Walter Hermann vor der Klagemauer

Köln – Walter Herrmann, im Juli gestorbener Initiator der Kölner „Klagemauer“, hat mit seiner von jeher umstrittenen Installation auch über den Tod hinaus Furore gemacht. Er hinterließ die 50.000 bis 70.000 Papptafeln mit ihren teils anti-israelischen und antisemitischen Inhalten dem Kölner Stadtmuseum und dem Historischen Archiv.

Das löste eine heftige politische und gesellschaftliche Debatte aus: Gehört die „Klagemauer“ in das kollektive Gedächtnis der Stadt? Ist sie als Teil der Kölner Historie bewahrenswert, trotz ihrer – gerade in der Schlussphase – anstößigen und sogar gerichtsanhängigen Bilder und Aufschriften?

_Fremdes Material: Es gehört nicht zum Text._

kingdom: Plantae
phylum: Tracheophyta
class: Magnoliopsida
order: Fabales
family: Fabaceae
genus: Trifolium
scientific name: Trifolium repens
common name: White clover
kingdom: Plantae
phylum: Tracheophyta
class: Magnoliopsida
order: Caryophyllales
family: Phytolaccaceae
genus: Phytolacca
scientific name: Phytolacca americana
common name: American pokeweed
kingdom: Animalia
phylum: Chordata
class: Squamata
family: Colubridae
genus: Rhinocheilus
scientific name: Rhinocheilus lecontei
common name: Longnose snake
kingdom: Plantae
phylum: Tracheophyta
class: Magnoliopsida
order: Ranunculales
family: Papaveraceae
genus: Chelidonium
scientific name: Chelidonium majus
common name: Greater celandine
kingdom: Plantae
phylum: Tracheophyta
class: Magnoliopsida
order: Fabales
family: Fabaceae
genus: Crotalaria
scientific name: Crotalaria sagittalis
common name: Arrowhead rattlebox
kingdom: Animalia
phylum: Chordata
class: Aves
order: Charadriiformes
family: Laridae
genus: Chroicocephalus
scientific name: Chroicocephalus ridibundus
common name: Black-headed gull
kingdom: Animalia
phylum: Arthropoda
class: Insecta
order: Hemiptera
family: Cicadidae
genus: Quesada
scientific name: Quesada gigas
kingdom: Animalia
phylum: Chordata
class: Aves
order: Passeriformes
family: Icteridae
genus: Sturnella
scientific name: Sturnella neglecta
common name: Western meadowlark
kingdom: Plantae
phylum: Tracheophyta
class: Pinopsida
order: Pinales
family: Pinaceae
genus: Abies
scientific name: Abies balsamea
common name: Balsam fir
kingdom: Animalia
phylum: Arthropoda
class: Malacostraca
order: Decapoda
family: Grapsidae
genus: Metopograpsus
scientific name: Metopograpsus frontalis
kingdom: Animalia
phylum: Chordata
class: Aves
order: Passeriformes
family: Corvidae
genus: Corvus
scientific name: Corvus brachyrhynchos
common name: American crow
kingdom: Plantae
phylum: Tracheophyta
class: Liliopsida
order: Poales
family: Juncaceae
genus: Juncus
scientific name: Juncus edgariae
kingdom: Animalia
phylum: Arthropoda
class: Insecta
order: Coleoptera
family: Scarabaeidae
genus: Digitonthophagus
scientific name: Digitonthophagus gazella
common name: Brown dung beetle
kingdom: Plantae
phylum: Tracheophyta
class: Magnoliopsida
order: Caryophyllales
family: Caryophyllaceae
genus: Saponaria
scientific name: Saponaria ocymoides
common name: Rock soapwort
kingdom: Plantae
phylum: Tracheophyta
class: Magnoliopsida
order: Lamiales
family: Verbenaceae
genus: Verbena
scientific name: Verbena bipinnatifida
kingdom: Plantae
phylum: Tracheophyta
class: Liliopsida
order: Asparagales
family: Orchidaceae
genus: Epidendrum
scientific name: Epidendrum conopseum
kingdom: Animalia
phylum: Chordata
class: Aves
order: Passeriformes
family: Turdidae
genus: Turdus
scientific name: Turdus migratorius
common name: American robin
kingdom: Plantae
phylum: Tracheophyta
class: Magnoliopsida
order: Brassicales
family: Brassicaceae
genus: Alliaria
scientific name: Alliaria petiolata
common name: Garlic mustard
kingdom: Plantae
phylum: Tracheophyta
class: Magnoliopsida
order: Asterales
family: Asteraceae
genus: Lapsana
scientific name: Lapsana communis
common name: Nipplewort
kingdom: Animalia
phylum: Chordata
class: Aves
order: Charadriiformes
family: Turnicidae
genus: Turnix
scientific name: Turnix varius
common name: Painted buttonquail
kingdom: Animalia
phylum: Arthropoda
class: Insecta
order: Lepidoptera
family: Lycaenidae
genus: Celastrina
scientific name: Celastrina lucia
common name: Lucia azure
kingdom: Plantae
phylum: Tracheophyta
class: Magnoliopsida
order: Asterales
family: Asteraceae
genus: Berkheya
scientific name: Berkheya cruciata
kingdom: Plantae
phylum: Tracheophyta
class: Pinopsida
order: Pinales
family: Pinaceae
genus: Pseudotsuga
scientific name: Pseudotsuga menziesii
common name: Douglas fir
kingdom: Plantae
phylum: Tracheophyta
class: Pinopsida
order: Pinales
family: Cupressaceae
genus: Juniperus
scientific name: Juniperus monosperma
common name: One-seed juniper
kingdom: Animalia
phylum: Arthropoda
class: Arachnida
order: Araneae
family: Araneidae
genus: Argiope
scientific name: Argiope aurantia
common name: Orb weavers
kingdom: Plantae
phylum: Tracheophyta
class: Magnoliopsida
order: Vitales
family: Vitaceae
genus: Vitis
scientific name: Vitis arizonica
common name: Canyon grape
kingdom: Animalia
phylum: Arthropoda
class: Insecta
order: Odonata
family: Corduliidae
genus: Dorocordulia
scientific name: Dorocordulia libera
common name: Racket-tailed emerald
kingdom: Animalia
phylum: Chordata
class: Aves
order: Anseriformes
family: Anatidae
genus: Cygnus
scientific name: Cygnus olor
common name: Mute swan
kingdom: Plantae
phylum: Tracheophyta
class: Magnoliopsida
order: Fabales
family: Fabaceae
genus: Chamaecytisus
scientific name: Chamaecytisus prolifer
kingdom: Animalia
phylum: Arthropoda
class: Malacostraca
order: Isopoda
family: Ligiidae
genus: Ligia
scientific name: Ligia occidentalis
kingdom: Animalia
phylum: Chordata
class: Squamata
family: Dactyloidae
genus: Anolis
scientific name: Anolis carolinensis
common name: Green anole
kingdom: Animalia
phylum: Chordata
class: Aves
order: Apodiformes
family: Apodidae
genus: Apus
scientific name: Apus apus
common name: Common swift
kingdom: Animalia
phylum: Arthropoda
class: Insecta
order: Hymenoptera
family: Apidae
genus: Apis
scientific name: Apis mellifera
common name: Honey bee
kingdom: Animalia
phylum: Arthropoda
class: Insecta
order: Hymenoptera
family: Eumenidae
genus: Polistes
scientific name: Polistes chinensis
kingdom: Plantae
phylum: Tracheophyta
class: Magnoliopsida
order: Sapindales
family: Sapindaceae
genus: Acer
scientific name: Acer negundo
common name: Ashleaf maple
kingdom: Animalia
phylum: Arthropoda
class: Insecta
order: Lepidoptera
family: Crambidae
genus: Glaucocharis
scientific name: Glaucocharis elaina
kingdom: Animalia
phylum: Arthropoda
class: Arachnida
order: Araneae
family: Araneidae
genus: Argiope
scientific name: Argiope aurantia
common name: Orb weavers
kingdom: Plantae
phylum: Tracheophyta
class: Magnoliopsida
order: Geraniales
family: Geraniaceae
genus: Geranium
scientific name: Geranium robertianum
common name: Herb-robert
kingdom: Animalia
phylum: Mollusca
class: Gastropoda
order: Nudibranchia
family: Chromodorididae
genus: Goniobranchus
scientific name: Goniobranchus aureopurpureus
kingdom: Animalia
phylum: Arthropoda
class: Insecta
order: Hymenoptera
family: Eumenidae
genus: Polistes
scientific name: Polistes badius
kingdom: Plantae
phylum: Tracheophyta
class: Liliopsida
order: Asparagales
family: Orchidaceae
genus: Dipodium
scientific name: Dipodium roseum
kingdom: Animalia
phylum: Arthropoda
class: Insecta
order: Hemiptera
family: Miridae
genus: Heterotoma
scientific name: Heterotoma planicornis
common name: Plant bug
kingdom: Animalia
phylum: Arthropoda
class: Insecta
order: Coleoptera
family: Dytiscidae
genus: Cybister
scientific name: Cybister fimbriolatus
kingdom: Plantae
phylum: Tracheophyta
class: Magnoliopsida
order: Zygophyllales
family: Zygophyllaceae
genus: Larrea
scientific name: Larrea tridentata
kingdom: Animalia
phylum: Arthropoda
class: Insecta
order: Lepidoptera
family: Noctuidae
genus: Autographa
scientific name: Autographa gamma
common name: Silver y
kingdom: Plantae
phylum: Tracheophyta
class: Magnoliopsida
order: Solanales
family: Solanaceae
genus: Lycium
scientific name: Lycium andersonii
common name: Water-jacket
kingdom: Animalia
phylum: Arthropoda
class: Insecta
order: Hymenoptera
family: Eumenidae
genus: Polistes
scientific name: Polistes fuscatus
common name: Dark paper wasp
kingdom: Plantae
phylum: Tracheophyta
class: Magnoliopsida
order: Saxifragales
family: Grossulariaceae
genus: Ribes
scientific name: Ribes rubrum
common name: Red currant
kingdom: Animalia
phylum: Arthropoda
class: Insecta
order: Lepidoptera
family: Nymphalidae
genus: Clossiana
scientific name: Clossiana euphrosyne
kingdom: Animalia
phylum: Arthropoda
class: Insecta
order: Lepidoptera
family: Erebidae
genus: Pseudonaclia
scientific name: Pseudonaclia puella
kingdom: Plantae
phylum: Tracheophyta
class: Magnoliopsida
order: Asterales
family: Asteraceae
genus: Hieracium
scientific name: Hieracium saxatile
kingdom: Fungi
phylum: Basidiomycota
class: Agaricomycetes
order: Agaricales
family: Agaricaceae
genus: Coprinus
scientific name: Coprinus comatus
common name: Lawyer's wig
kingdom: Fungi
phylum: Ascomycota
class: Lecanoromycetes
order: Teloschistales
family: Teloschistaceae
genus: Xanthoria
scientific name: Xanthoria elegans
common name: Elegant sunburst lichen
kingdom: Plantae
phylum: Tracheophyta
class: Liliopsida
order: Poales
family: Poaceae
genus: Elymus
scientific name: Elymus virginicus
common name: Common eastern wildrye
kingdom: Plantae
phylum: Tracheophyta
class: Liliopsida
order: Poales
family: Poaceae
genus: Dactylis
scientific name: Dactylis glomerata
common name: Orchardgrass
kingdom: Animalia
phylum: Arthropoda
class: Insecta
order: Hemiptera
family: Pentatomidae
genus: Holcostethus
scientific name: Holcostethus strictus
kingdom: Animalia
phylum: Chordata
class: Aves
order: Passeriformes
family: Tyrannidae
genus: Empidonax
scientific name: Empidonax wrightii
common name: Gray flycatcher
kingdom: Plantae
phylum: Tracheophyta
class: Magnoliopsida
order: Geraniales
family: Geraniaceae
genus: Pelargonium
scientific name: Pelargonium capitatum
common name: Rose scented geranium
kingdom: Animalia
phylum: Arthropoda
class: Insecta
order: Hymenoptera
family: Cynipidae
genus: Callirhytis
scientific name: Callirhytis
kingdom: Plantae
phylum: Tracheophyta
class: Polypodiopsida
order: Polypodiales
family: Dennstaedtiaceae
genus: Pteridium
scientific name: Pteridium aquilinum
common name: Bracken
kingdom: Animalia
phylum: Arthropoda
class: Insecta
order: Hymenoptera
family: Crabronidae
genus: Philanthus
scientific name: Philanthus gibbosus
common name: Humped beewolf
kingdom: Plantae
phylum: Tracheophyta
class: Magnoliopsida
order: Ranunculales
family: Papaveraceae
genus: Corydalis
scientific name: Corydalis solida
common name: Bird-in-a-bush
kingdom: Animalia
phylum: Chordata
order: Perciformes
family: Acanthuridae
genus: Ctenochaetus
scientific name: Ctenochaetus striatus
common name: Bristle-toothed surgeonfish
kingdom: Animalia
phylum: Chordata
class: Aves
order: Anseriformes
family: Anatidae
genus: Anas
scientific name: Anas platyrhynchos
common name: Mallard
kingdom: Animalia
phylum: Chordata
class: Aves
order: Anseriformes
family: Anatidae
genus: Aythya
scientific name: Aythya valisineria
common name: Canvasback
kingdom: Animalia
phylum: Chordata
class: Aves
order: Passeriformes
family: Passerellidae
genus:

Sollen die teils offen antisemitischen Tafeln womöglich ausgestellt werden?

IHK-Geschäftsführer Ulrich Soénius, Historiker und Chef des Kuratoriums der „Stiftung Stadtgedächtnis“, verwahrte sich vehement dagegen, Herrmanns Vermächtnis anzunehmen. „Die angebliche Mahnwache des Herrn Herrmann bestand aus agitatorischen Vorwürfen gegen den Staat Israel, den er abgründig in seiner antisemitischen Haltung hasste“, argumentierte Soénius und warnte vor einem bleibenden Imageschaden für die Stadt. Politiker von CDU, SPD und FDP wurden noch deutlicher: Das Zeug gehöre in die Tonne, Depotflächen seien dafür zu schade.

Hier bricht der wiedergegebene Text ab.